-------- DATA SECTION --------

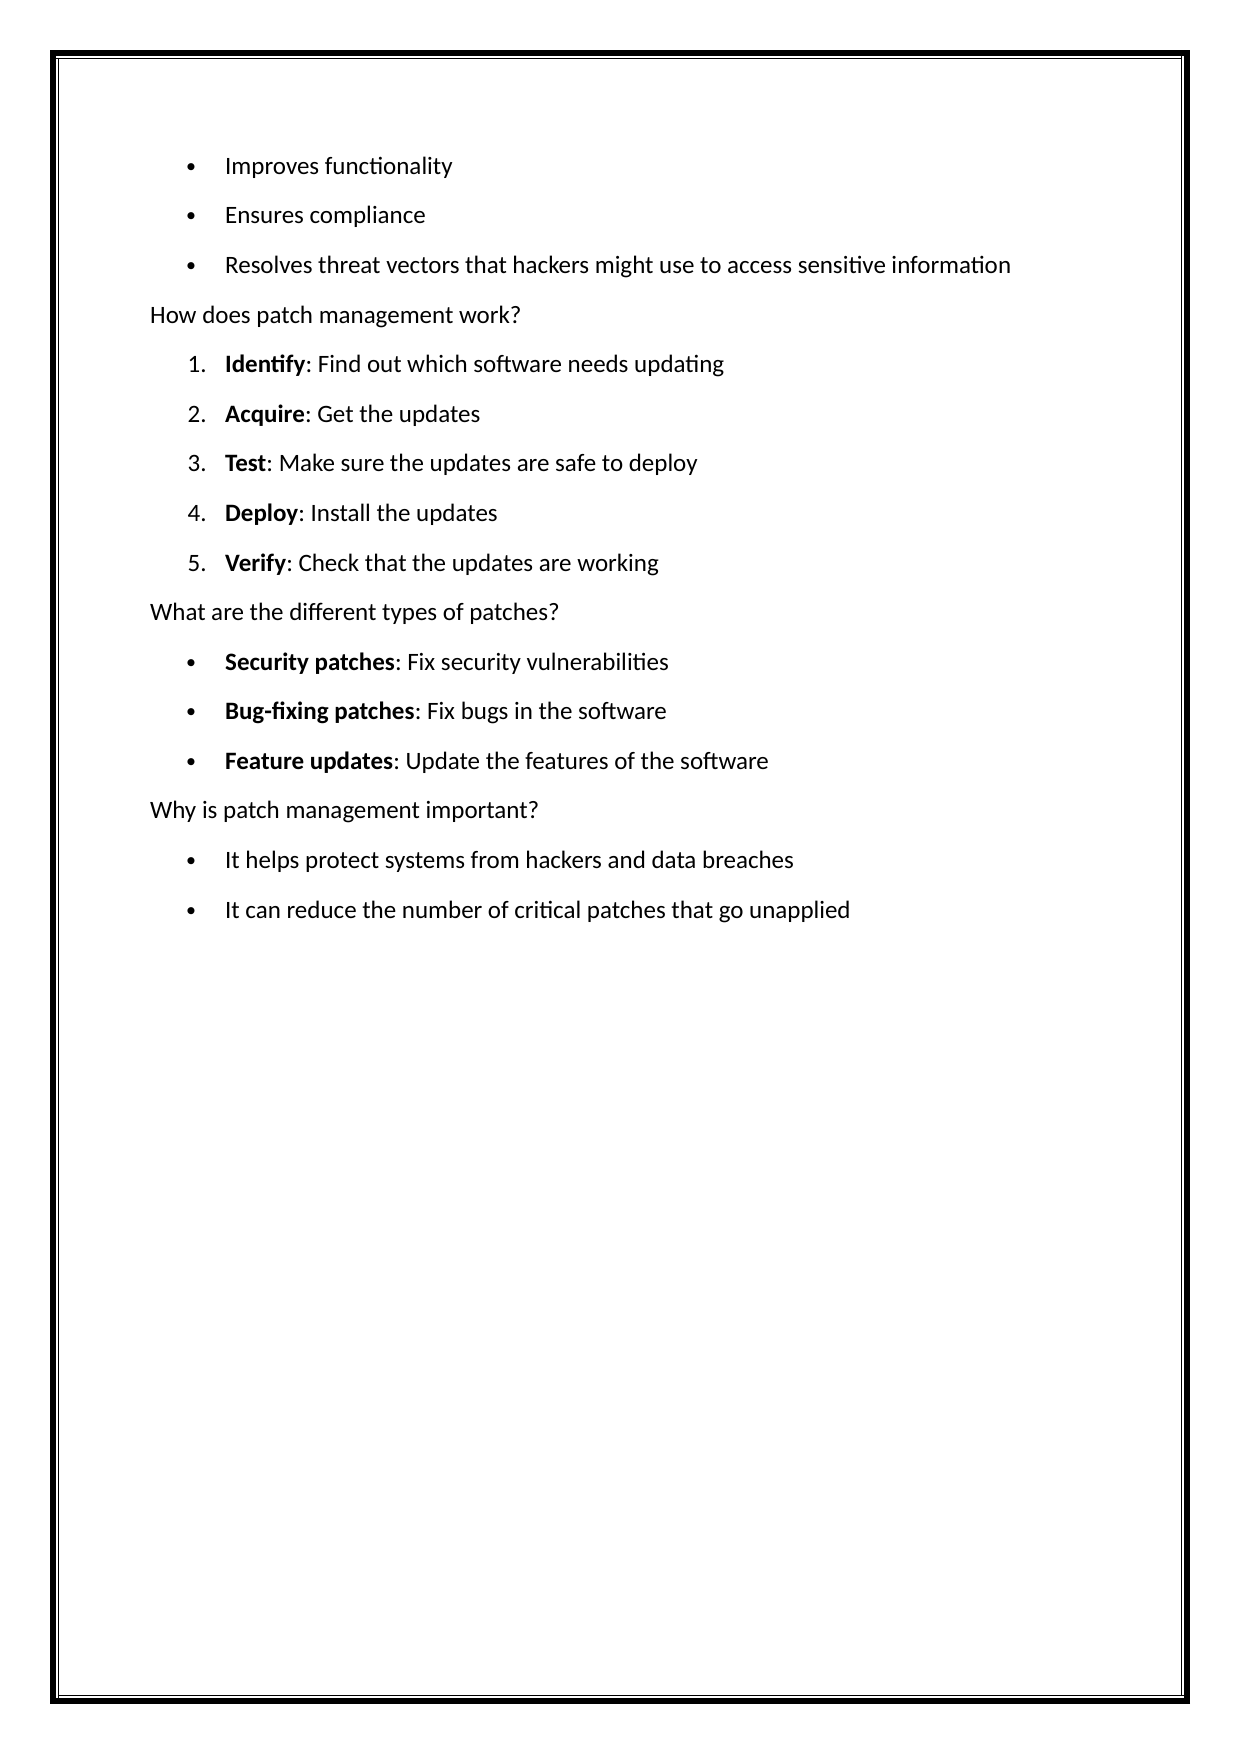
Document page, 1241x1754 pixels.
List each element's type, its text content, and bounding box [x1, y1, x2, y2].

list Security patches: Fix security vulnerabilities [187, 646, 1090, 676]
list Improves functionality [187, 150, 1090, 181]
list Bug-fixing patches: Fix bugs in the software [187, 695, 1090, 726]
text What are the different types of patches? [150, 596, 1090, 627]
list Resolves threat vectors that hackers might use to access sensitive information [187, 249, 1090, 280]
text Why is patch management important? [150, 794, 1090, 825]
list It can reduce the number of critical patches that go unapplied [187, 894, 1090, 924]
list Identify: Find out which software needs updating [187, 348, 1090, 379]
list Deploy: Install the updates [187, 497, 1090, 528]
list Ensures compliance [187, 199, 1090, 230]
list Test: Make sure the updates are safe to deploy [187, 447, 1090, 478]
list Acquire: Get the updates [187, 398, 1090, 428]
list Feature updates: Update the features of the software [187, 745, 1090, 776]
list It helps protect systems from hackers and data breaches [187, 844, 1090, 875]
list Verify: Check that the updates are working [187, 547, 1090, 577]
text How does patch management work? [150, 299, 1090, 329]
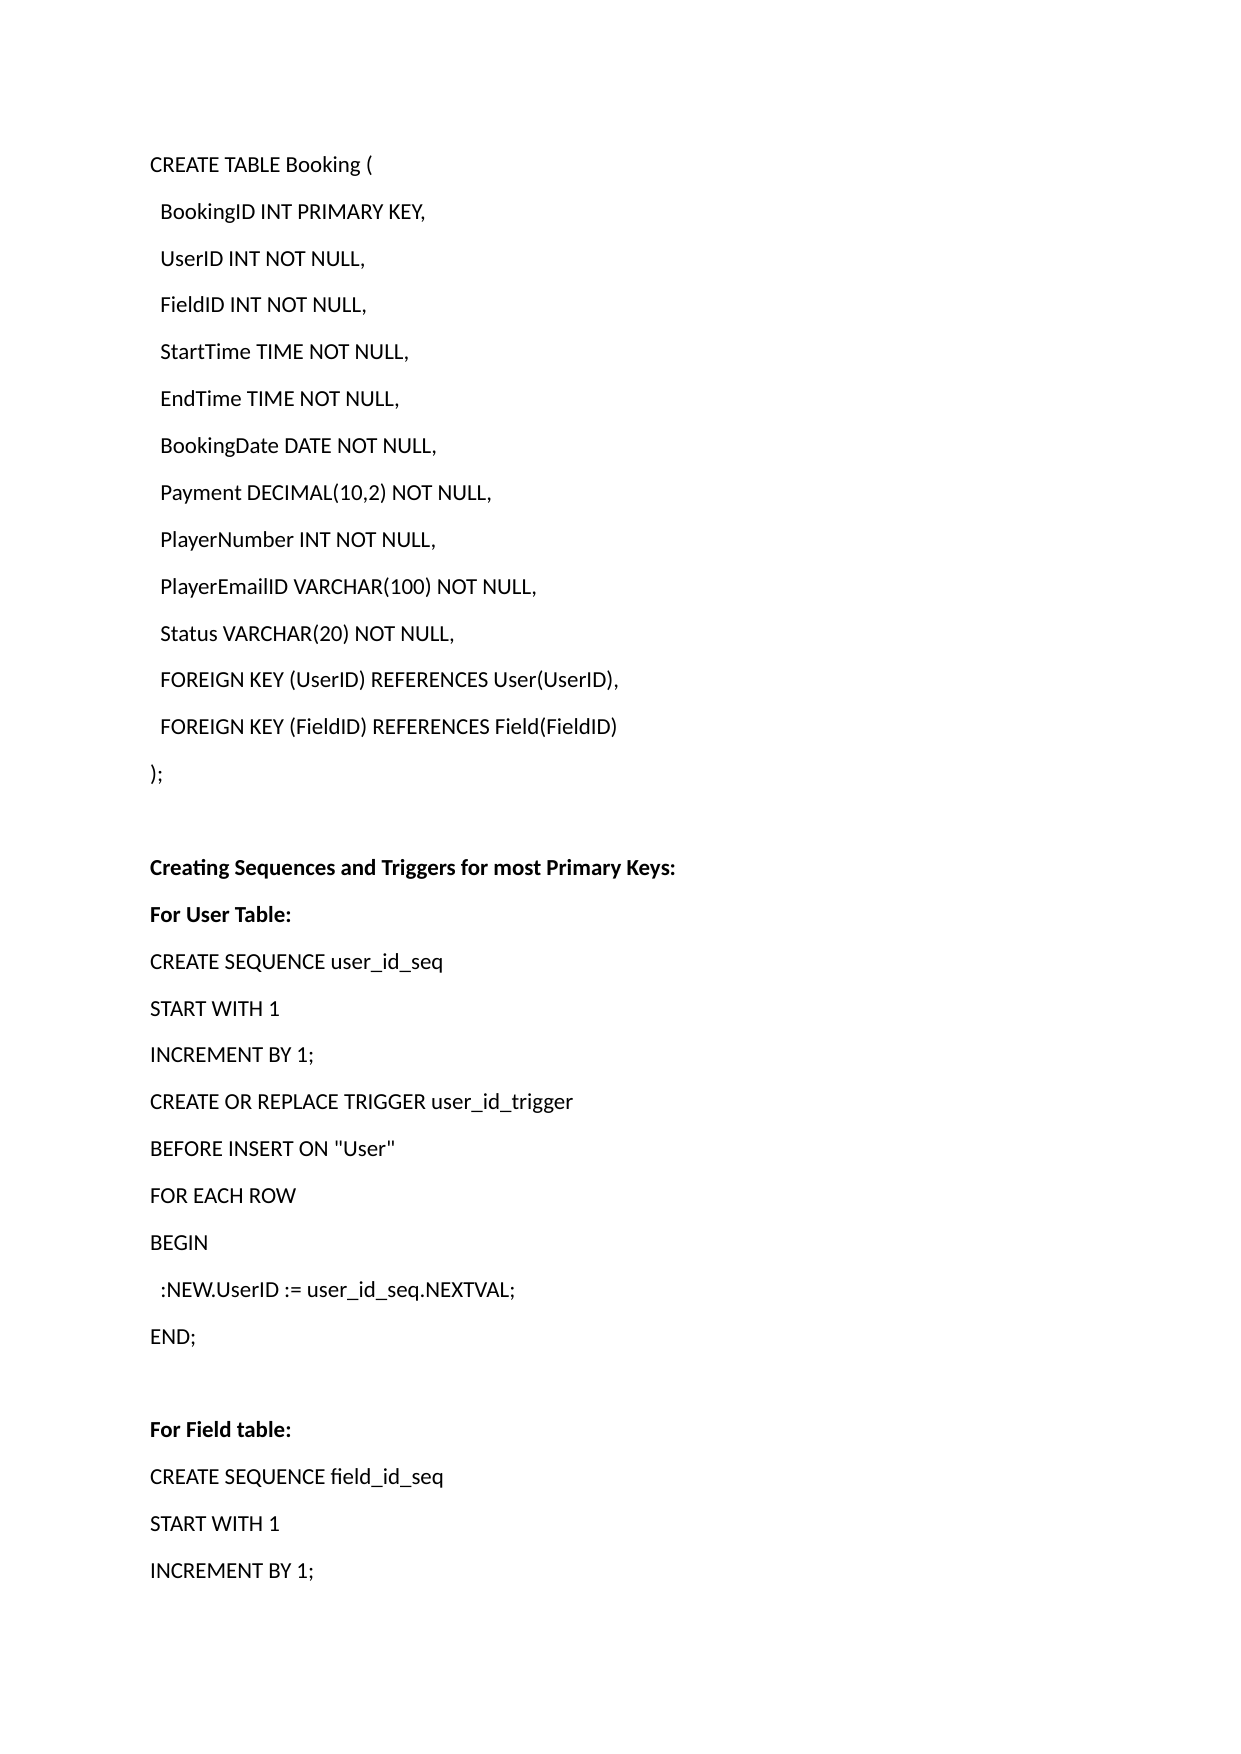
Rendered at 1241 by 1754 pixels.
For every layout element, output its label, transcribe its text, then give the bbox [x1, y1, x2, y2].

--------
-------- DATA SECTION --------

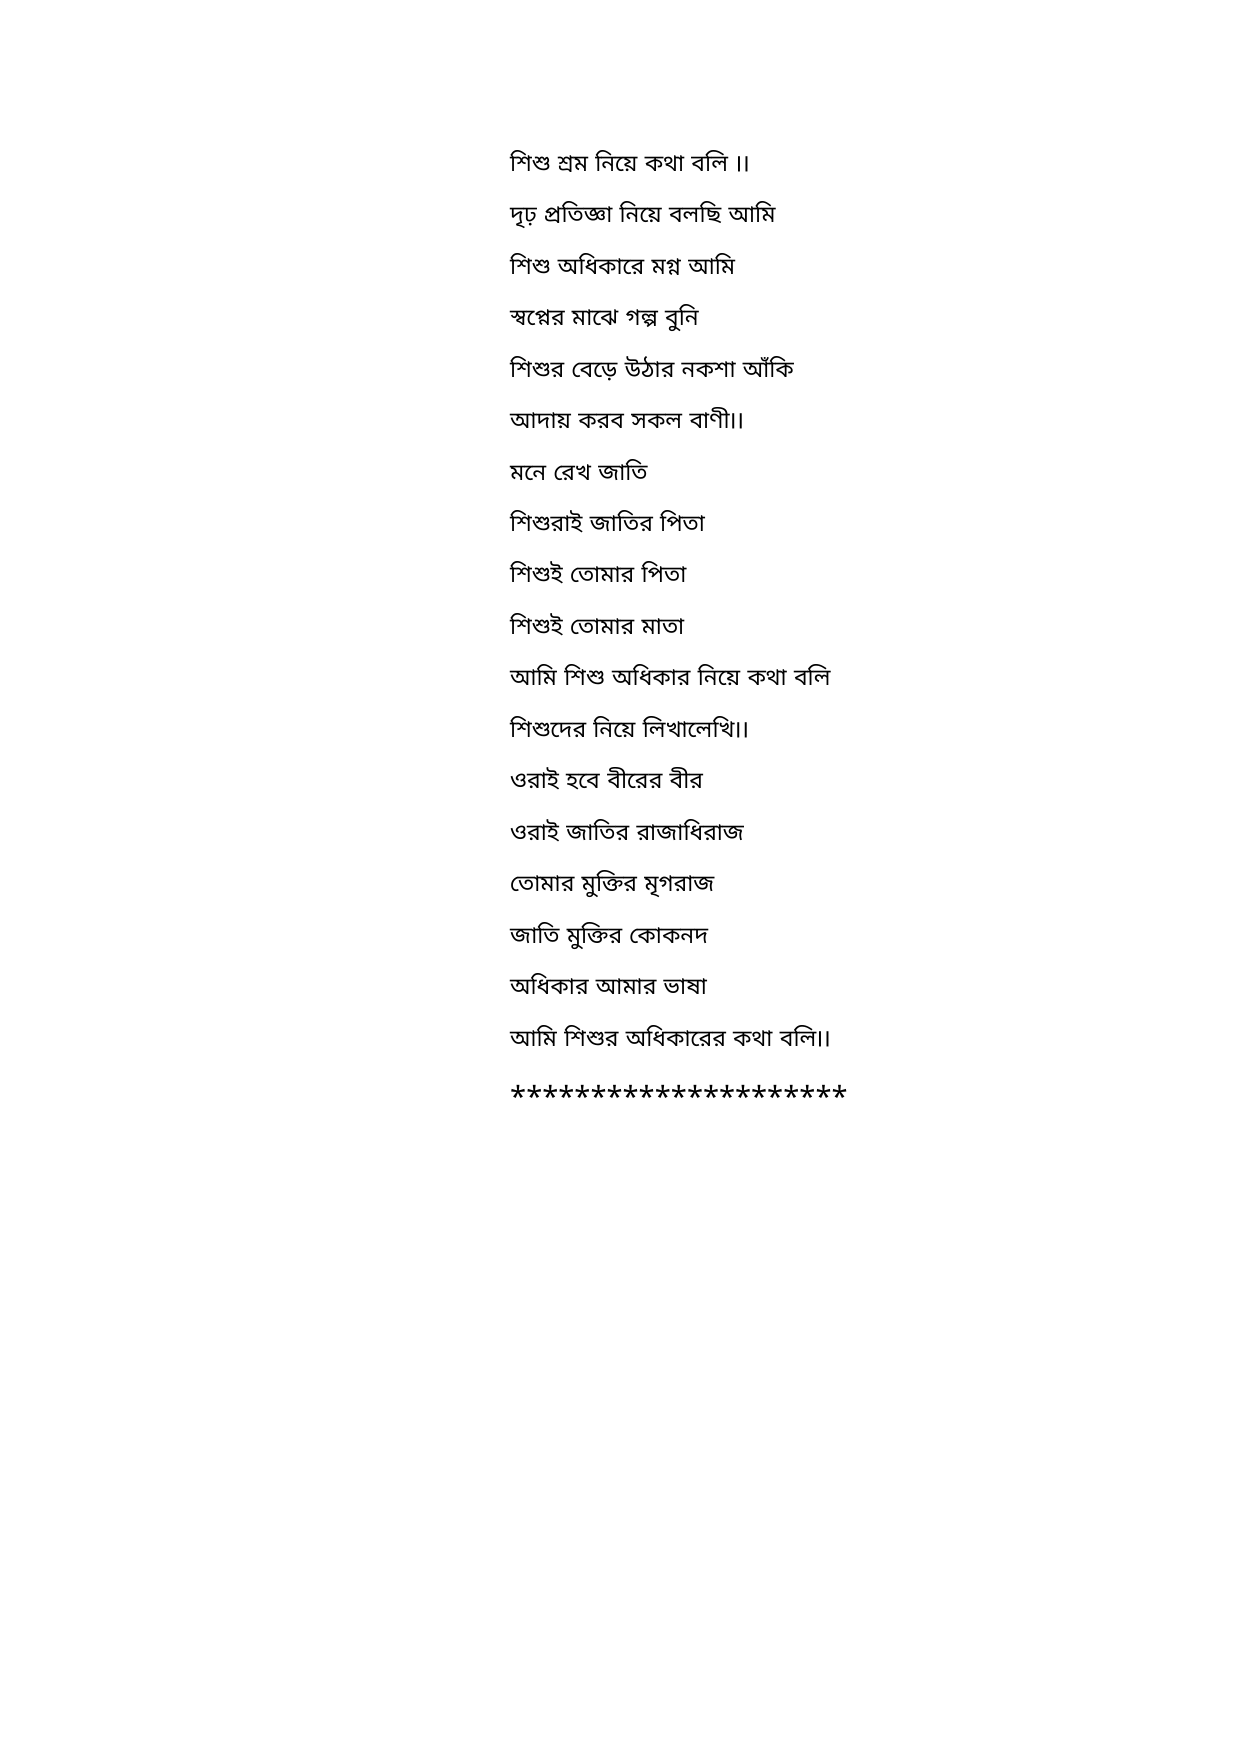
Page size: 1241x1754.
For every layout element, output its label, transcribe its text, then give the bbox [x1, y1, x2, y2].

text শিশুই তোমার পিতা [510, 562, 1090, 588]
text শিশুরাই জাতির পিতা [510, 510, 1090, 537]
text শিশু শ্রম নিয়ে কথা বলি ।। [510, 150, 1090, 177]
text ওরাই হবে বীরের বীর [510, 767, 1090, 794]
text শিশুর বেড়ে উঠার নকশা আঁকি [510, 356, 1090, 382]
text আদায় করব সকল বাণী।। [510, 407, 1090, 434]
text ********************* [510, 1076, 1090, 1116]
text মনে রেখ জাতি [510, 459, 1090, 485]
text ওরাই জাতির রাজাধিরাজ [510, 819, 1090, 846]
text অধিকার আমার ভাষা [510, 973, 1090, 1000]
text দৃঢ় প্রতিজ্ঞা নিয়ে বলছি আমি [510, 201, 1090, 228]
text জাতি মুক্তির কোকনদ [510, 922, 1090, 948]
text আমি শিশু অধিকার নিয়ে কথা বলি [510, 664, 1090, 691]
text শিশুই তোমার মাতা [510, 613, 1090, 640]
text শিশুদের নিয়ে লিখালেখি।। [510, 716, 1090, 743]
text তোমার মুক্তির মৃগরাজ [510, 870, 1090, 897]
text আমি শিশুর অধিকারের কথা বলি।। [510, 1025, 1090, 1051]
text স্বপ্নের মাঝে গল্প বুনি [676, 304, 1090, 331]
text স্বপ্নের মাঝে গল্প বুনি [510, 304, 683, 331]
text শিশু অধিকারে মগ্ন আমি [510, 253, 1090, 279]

--------

> _WORK REQUIRED_: Search the data above for the string "pixels". Report every line where it is found.

> _SOLUTION TO THE EXERCISE_:
Document page, 1241x1754 pixels.
Rendered at 1241 by 1754 pixels.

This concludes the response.